Sezione testo

>>

Mina & Riccardo Cocciante
Questione di feeling
Mina & Riccardo Cocciante
Fonte: nonsolosuoni.it
Riccardo Cocciante
Compositore
e interprete, Riccardo Cocciante nasce a Saigon (Vietnam) il
20 febbraio 1946, da padre italiano e madre francese. All'età di
tredici anni torna in Italia e giovanissimo inizia a scrivere musica,
mentre lavora in un albergo di Roma.
Il
primo album, Mu, pubblicato dalla RCA nel 1972, è un opera rock
religiosa che precede di un anno l'uscita dell'LP intitolato Poesia
(1973), contenente l'omonimo brano. L'album successivo, Anima, esce
nel 1974 e contiene brani che nel tempo sono diventati dei
classici della musica leggera italiana: Bella senz'anima, Quando finisce un
amore.
Riccardo
Cocciante firma solo raramente i testi delle sue canzoni, e in
questa prima fase della sua carriera, per lo più li scrive con
l'autore Paolo Amerigo Cassella e il cantautore e
produttore Marco
Luberti, le melodie invece sono realizzate interamente da lui e in
esse si percepisce l'influenza delle sue origini italo-francesi. La
vocalità di Cocciante ha un'ampia tessitura verso le zone medio-alte
del pentagramma, il timbro è roco e l'interpretazione
quasi sempre
sopra le righe, segnata da una rabbiosa disperazione.
In
questo periodo, la produzione dell'artista trova terreno favorevole
anche in Francia e in America Latina dove si esibisce, mentre in
Italia nel 1975 propone l'album intitolato L'alba, che passa quasi
inosservato.
Nel
1976 Riccardo pubblica il 33 giri, Concerto per Margherita, che
contiene la famosissima canzone intitolata Margherita (di
Luberti-Cocciante), e proprio con questo brano l'artista si impone
definitivamente al grande pubblico, anche per la notevole performance
vocale, che
dalle note più basse della sua personale tessitura porta
in costante crescendo al limite della cantabilità; una costruzione
compositiva questa, che Cocciante utilizzerà spesso.
Gli
album che seguono, Riccardo Cocciante pubblicato nel 1977 e
...E io canto uscito nel
1979 – che contiene l'hit, Io canto –
non presentano grandi novità rispetto ai lavori precedenti, ma
Cocciante è già un autore corteggiato da vocalist raffinate come
Mina e Mia Martini, che nel 1977 incidono contemporaneamente la sua
Da capo.

<<

Materiale elencato
>>

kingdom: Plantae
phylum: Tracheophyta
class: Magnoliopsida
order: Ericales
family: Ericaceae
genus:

<<

Esercizi proposti
a. Secondo la biografia di Riccardo Cocciante, in quale città e in quale data è nato l'artista?
b. Prosegua la biografia di Riccardo Cocciante riportata sopra, scrivendone il seguito a partire dalla frase successiva all'ultima presente.

Risposte definitive
a. A Saigon (Vietnam), il 20 febbraio 1946.

b.
Nel
1980 pubblica l'album Cervo a primavera, con l'apporto di Mogol come
autore dei testi, la canzone omonima rappresenta un “cult” della
nostra musica leggera; da segnalare all'interno di questo LP, anche
il brano Tu sei il mio amico carissimo.
D'ora
in poi, Cocciante cambia anche il modo di porsi nei suoi concerti,
infatti egli, di bassa statura e spesso chino sul pianoforte, appare
ora meno introverso, spingendosi al centro del palco e lasciandosi
accompagnare dai suoi musicisti, attenendosi al modello dello
chansonnier.
Nel
1982 incide un 33 giri di grande successo, Cocciante, ancora oggi
ristampato su CD, contenente otto canzoni con i testi – poesia del
quotidiano un po' minimalista – del maestro-paroliere Mogol; i
maggiori successi contenuti in questo album sono: Celeste nostalgia,
Un
nuovo amico, Un buco nel cuore e In bicicletta. In
seguito lascia la RCA per la multinazionale inglese Virgin e nel 1983
pubblica Sincerità, registrato a Los Angeles con la band dei Toto,
nota per il suo pop-rock sinfonico, e arrangiato da James Newton
Howard.
Nello stesso anno Cocciante sposa la francese Catherine
Boutet, ex funzionaria di una casa discografica parigina, che lo
seguirà costantemente per tutta la sua carriera e da cui anni dopo
avrà un figlio.
Nel
1985 ritorna sul mercato discografico con Il mare dei papaveri,
un'altra produzione internazionale curata questa volta da Paul
Buckmaster; un album poetico e classicheggiante in cui primeggia la
canzone intitolata Questione di feeling, eseguita in duetto
con Mina.
Nel
1986 Cocciante comincia una lunga tournée da cui nasce la raccolta
live Quando si vuole bene, seguita nel 1987 da La grande avventura,
album realizzato a Londra con la collaborazione dell'arrangiatore
Geoff Westley, dove abbondano strumenti elettronici ed
effetti
computerizzati; i testi sono firmati da Mogol, Enrico Ruggeri e Lucio
Dalla. Dal successivo tour viene registrato Viva! Cocciante che però
non ottiene la stessa fortuna del precedente live.
Il
cantante si ritira con la moglie negli Stati Uniti; torna sulle scene
musicali nel 1991, partecipando per la prima ed unica volta al
Festival di Sanremo, dove si piazza al primo posto con il bellissimo
brano intitolato Se stiamo insieme – suggestivo, appassionante e
pieno di pathos – scritto con Mogol. L'album che segue la kermesse
sanremese, Cocciante (1991), contiene, oltre al pezzo vincente, il
duetto con Paola Turci E mi arriva il mare.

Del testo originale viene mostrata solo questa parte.